ESTRATTO SCELTO:
● ● ● ●

Erosione dopo erosione, affollamento dopo affollamento, la situazione fino all’altro ieri era così configurata: accumulo di titoli a Natale (bei tempi quando il cinepanettone era uno o al massimo due), scaramucce per uscire a San Valentino, e poi desolanti settimane che vedono l’uscita – tecnica, perlopiù – di oltre dieci titoli ogni settimana (a marzo erano 56, ad aprile saranno 46, fatevi i conti). Maggio con qualche guizzo, causa Festival di Cannes. E poi zona morta fino a settembre, quando la Mostra di Venezia dà una scossa rinvigorente.

● ● ● ●

DATI RACCOLTI:
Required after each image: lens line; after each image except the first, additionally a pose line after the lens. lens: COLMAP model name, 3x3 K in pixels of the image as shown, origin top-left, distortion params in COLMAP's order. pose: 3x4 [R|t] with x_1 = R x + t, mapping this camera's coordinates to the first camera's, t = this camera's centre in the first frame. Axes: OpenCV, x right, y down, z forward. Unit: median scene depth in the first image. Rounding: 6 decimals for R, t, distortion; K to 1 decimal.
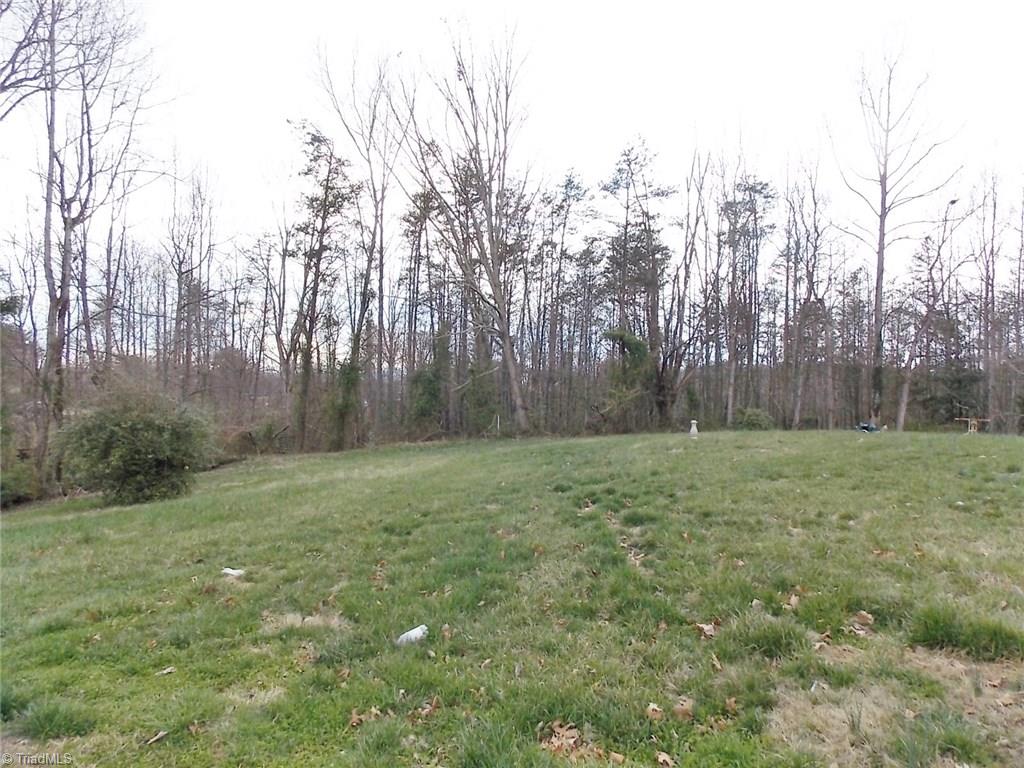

● ● ● ●

PARTI DELL'ESERCIZIO:
1/ Nel brano sulle uscite dei film, che cosa dà qualche guizzo al mese di maggio?
2/ Riprendi il brano sulle uscite dei film da dove si interrompe.
I dati non hanno niente a che vedere con il brano sulle uscite dei film.

RISPOSTE PER COMPITO:
1/ Il Festival di Cannes.

2/
Quest’anno no. Quest’anno si cambia. I cinema resteranno aperti e i grandi film usciranno in contemporanea con gli Stati Uniti. Quante volte l’avete sentita? Noi abbiamo perso il conto – ma restiamo fiduciosi, speriamo sia la volta buona per il “cambiamento epocale” (anche epocale è abbastanza sinistro, a guardar bene). Ci saranno gli incentivi pubblici, naturalmente. Sennò sembra non ci sia verso di spingere lo spettatore italiano a vedere “Stanlio & Ollio”, o “I fratelli Sisters”, film divertenti e non proprio di nicchia. Non somigliano per niente a “The Golden Glove” di Fatih Akin, che alla Berlinale ha fatto fuggire anche i cinefili incalliti (altra grande promessa estiva). Noi aspettiamo “Toy Story 4”, anche se al bambino Andy hanno cambiato i connotati.